Sunday, August 12, 2007

8/12/07


"Let them eat cake" is the phrase usually (and probably mistakenly) attributed to Marie Antoinette, referring to the starving non-manicured classes beyond the Versailles hedgerows.

The bunny would add his own version, updated for the present: Let Them Go Broke.

The current Fed helmsman Ben Bernanke is caught up in history, much like newlyweds who buy a home and commence to renovate it only to find that the plumbing is shot, the foundation is skewed and the whole place is haunted by the ghosts of a Waffen SS unit.

Oh, how fickle humans are, chortles the bunny to himself. Life truly is show business--you're only as hot as your last hit. For those without subscriptions, the bunny offers this tasty summation by Alan Abelson in the 8/13 issue of Barron's (p.7):

"Mr. Greenspan, lest we forget, went far beyond the call to entice people, no matter what their circumstances, into buying a home by whacking the cost of credit to as near zero as you can get and still lay claim to being somewhat rational, and urging them to go for those new-fangled adjustable mortgages with deceptively low initial interest rates...As his successor, gentle Ben Bernanke, is no doubt becoming ruefully aware, creating a mess is easy. The trick is in knowing when to slip out, leaving someone else with the job of cleaning it up. And here Mr. G. has proved himself an undisputed master."

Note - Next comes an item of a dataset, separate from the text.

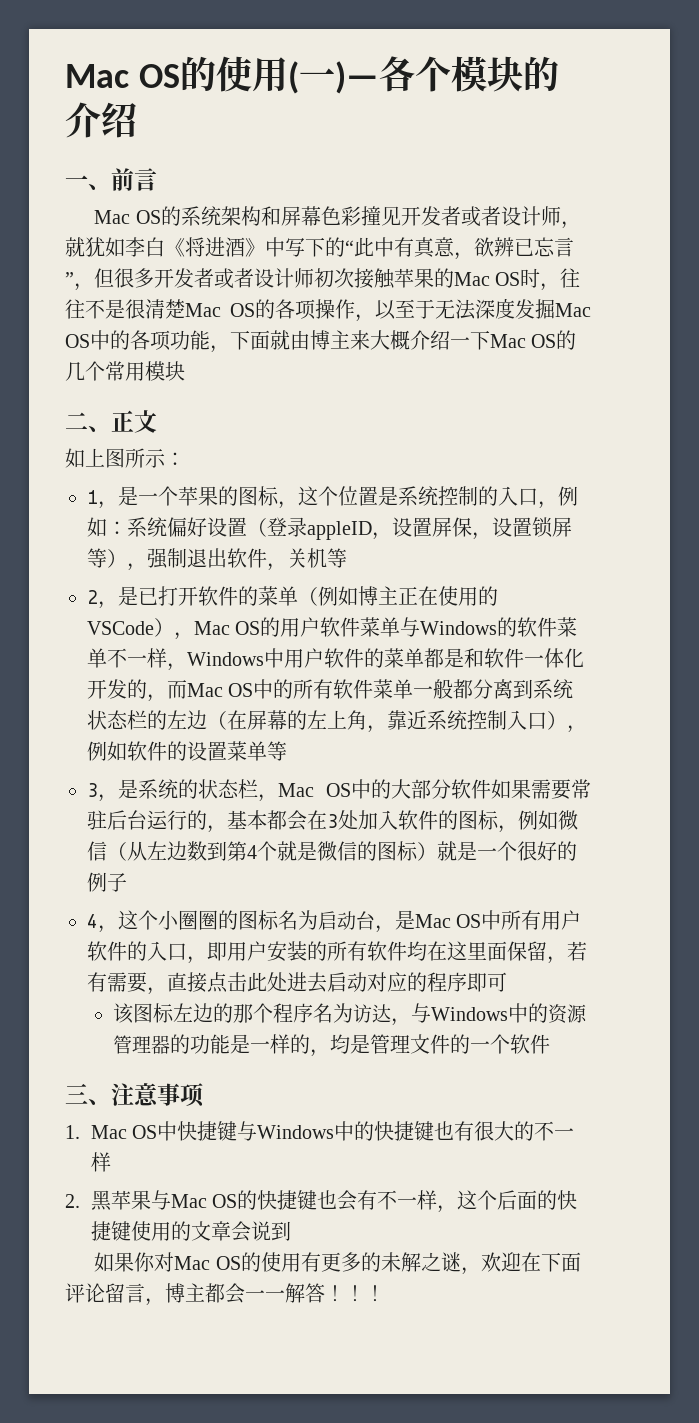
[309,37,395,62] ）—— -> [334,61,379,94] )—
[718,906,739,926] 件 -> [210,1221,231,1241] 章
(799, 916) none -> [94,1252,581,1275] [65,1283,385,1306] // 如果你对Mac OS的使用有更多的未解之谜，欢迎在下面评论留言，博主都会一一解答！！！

Such adroit verbal fencing tickles the bunny's fancy. After all, it's no secret that the current round of bloodletting is due to past Fed policy of cheap money--something the bunny has railed against with abandon in blogs past. Low rates and easy credit a bubble did make. Bursting it is! (For no apparent reason, the bunny channeled Yoda for a moment. Chalk it up to cable TV.) But, ever a keen student of history, the bunny knows this (and the consequent round of chapter 11 filings) is the corrective mechanism of markets at work. Bring on the leeches.

Oh, but if only they would. Instead, the Fed injected billions into the system to keep its glands moist, which smacks of (yeechh!) bailout. But even beyond pleas for cash, the ambient noise machine is now droning for a rate cut--which would only make matters worse. Hedge funds, mortgage lenders and other assorted bottomfeeders who sculpted this steaming bolus would merely go back to their sordid practices, driving us past the ridiculous right into what Mel Brooks in Spaceballs termed simply "Plaid". A rate cut (which Mr. Bernanke, to his credit, has steadfastly resisted, a practice which has probably gotten him crossed off the A-list of every top-tier party circuit from East Hampton to Grand Cayman) is wrong on every level, not least of which is the message it sends to the wrongdoers. It raises what Louis Uchitelle called "'moral hazard'--meaning that the risk-takers who brought on this panic would feel bailed out and likely to do it again" ("Opinions Are Plentiful, as Bernanke Faces His First Crisis", New York Times p. C1, 8/11/07). The logic is simple. If you went away for the weekend and your child turned your bathroom into a meth lab, would you buy him an iPhone? Let the corrective mechanism work--if a thousand hedge funds (of the nine thousand or so which have rather suddenly sprung up in recent years) go under, risk is removed and markets will stabilize. The bad seeds will be purged to make room for a healthier crop. Wall Street works best striving for homeostasis, it is intestinal. Overreaching, running too hot, too much oily spicy food and what have you got?

Bankruptcy, not bailouts, is the markets' Maalox, greedy bipeds, cautions the bunny. Listen to the bailout brayers do not. Let them eat cake--if you stick with timothy hay, the Great Bowel will smile upon you.